SAFETY experts have welcomed moves to cut the risk for children travelling on school transport.

New contracts being brought in by Darlington Borough Council will ensure that all vehicles used by primary school youngsters will be fitted with seatbelts.

The change will come into force from September next year, following North Yorkshire County Council's decision to switch to seatbelt-only vehicles, and represents another major victory for The Northern Echo's School Seatbelt Scandal campaign.

It will leave just four local authorities in the North-East and North Yorkshire for whom providing seatbelts is not a condition of a contract to take children to and from school.

A Darlington council spokesman said the move to seatbelt-only vehicles would happen as contracts were renewed and was part of a review of school transport.

He said: "Getting primary schoolchildren to school safely is important and it is appropriate for us to look at seatbelts as part of that."

He said belts were fitted on vehicles on four of the council's five school routes and, from September next year would be introduced on the fifth, taking children from Sadberge and Middleton St George to St Augustine's, in Darlington.
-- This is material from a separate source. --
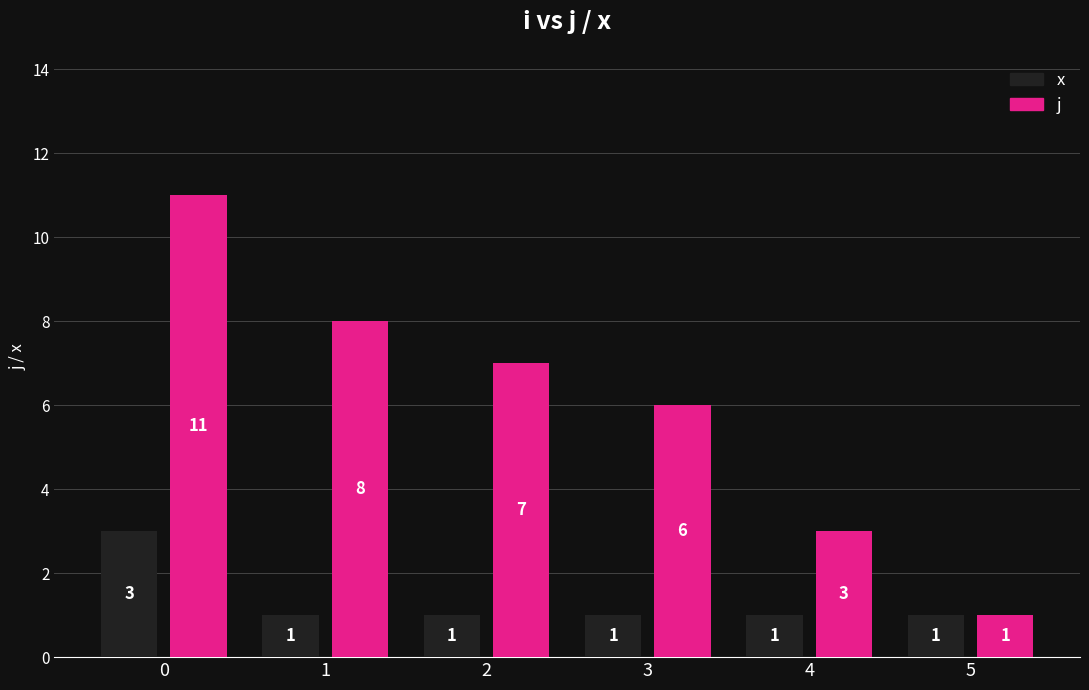

How many bars are there in total?

12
The change to seatbelt-only vehicles will not cost the authority any more than the existing contract, he said.

A spokesman for the Royal Society for the Prevention of Accidents said that it applauded Darlington's decision.

He said: "Our ideal is to have a seatbelt on every seat that is safe and we welcome local authorities taking this step.

"I hope parents in those areas where seatbelts are not available will put pressure on local authorities to make sure their children get the same level of service."

Darlington's decision means Durham, Hartlepool, Stockton and York are the only local authorities which do not insist on seatbelts for vehicles on primary school routes.

A Durham County Council spokesman said only about 200 of the 2,500 primary children who use school transport did not use vehicles fitted with seatbelts. But he said there were no plans to ensure buses with seatbelts were used for these children.

A York City Council spokesman said it had no plans to force operators to supply contract buses with seatbelts.

Stockton and Hartlepool borough councils both said they were reviewing their school transport provision.